ACTION ITEM - When you transcribe the entries below, begin at their first line and stop after the line containing "Breast MRI, one"; pictures stay out.

Segment Start: RECORD SET

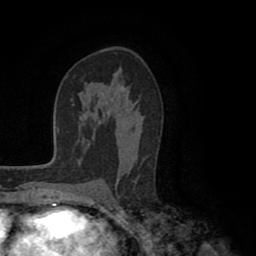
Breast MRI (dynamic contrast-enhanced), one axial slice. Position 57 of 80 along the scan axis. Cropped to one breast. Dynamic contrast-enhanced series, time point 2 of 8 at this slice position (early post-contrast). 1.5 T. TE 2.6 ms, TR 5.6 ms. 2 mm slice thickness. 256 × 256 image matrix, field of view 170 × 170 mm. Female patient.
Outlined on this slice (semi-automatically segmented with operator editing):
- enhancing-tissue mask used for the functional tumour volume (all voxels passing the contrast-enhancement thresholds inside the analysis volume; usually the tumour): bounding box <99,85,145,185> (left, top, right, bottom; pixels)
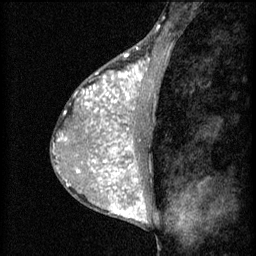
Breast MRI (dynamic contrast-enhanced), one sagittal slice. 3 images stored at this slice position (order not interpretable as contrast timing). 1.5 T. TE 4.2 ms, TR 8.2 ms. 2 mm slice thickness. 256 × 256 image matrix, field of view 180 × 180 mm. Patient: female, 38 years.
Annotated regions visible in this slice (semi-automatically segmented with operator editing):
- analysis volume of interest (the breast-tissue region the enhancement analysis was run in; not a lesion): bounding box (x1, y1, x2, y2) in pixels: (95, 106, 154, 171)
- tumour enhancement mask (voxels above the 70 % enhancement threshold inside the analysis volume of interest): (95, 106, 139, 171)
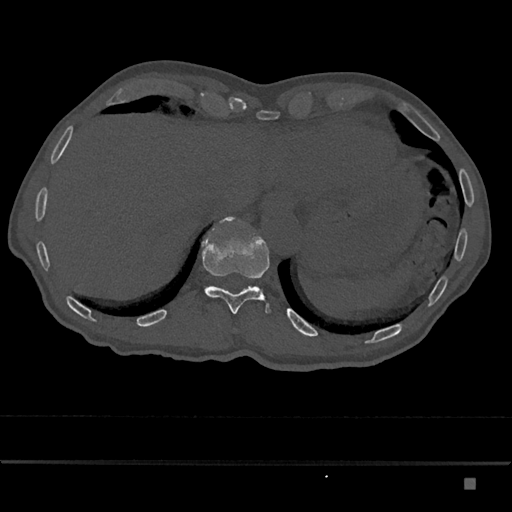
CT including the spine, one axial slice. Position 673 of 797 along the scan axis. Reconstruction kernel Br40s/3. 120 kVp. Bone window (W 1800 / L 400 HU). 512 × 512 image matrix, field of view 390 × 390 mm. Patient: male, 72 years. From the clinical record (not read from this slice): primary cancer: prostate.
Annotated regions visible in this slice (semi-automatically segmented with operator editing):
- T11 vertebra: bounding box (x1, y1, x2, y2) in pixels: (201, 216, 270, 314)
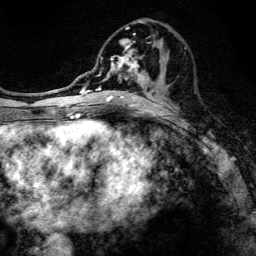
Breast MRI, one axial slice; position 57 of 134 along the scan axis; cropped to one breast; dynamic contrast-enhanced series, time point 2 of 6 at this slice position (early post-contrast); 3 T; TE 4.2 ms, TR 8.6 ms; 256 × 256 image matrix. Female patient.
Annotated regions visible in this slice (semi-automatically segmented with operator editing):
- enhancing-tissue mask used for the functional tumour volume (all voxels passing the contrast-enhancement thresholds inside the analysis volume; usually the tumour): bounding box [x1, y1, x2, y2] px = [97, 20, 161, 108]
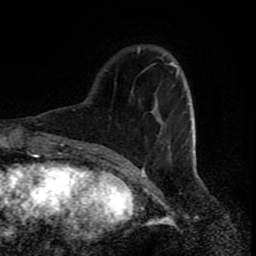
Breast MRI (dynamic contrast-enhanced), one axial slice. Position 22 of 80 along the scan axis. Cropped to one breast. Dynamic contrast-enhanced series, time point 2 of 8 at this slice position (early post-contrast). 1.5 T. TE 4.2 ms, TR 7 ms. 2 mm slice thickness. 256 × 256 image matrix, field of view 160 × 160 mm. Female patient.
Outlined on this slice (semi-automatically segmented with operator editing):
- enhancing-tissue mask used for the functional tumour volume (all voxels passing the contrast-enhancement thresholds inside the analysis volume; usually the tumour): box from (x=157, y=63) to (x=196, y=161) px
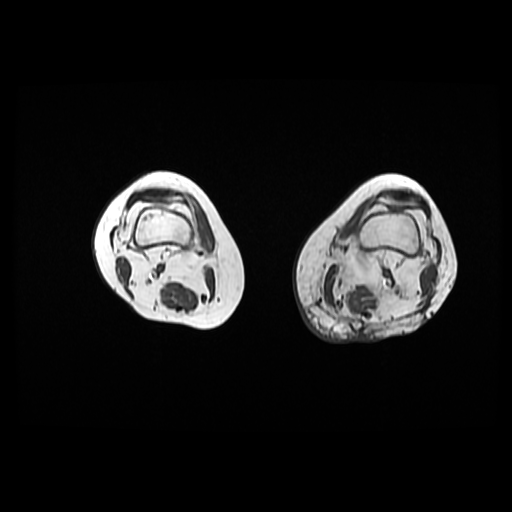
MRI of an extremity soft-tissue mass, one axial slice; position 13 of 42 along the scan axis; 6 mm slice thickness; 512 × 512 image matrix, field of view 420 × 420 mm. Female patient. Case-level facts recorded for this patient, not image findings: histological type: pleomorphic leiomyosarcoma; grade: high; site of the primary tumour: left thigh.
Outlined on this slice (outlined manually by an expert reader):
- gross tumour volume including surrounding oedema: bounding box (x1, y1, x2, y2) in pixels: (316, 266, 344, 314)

Segment End: RECORD SET

WORKED SOLUTION -
Breast MRI (dynamic contrast-enhanced), one axial slice. Position 57 of 80 along the scan axis. Cropped to one breast. Dynamic contrast-enhanced series, time point 2 of 8 at this slice position (early post-contrast). 1.5 T. TE 2.6 ms, TR 5.6 ms. 2 mm slice thickness. 256 × 256 image matrix, field of view 170 × 170 mm. Female patient.
Outlined on this slice (semi-automatically segmented with operator editing):
- enhancing-tissue mask used for the functional tumour volume (all voxels passing the contrast-enhancement thresholds inside the analysis volume; usually the tumour): bounding box <99,85,145,185> (left, top, right, bottom; pixels)
Breast MRI (dynamic contrast-enhanced), one sagittal slice. 3 images stored at this slice position (order not interpretable as contrast timing). 1.5 T. TE 4.2 ms, TR 8.2 ms. 2 mm slice thickness. 256 × 256 image matrix, field of view 180 × 180 mm. Patient: female, 38 years.
Annotated regions visible in this slice (semi-automatically segmented with operator editing):
- analysis volume of interest (the breast-tissue region the enhancement analysis was run in; not a lesion): bounding box (x1, y1, x2, y2) in pixels: (95, 106, 154, 171)
- tumour enhancement mask (voxels above the 70 % enhancement threshold inside the analysis volume of interest): (95, 106, 139, 171)
CT including the spine, one axial slice. Position 673 of 797 along the scan axis. Reconstruction kernel Br40s/3. 120 kVp. Bone window (W 1800 / L 400 HU). 512 × 512 image matrix, field of view 390 × 390 mm. Patient: male, 72 years. From the clinical record (not read from this slice): primary cancer: prostate.
Annotated regions visible in this slice (semi-automatically segmented with operator editing):
- T11 vertebra: bounding box (x1, y1, x2, y2) in pixels: (201, 216, 270, 314)
Breast MRI, one axial slice; position 57 of 134 along the scan axis; cropped to one breast; dynamic contrast-enhanced series, time point 2 of 6 at this slice position (early post-contrast); 3 T; TE 4.2 ms, TR 8.6 ms; 256 × 256 image matrix. Female patient.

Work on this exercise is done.